The goal of treatment in idiopathic scoliosis is to prevent the progression, correct the deformity, and maintain the correction achieved. Bracing is the gold standard in the conservative treatment of scoliosis. Exercises and electrical stimulation are the most commonly used treatment modalities in conservative treatment after bracing. There are no definitive scientific data on the effectiveness of any conservative methods other than bracing on the scoliotic curve. Curves exceeding 40° do not respond to bracing and may progress even after skeletal maturity has developed.
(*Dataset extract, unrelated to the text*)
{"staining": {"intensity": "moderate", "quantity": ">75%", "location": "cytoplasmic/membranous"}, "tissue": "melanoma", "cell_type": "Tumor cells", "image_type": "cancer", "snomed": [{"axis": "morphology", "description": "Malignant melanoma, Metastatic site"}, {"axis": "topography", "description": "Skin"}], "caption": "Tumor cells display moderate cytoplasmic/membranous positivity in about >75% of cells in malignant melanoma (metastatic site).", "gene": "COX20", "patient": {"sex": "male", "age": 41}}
Exercises used in scoliosis include postural exercises (stabilization exercises) to ensure spinal control, stretching exercises to increase spinal flexibility, weight transfer exercises, and breathing exercises. There may be tension and fatigue in the muscles on the convex side of the scoliotic curve, and strain in the ligaments; weakness and shortening may occur in the structures on the concave side. Exercises improve spinal flexibility and muscle tone, preventing discomfort associated with muscle and ligament fatigue, and increase muscle strength, endurance, and function.
In addition to conservative treatment with orthotic applications, surgical treatment procedures can also be applied.
Swimming is the best sport because water provides both buoyancy and a massage effect. Warm waters (such as thermal springs) are even more beneficial. The best sport after swimming is walking.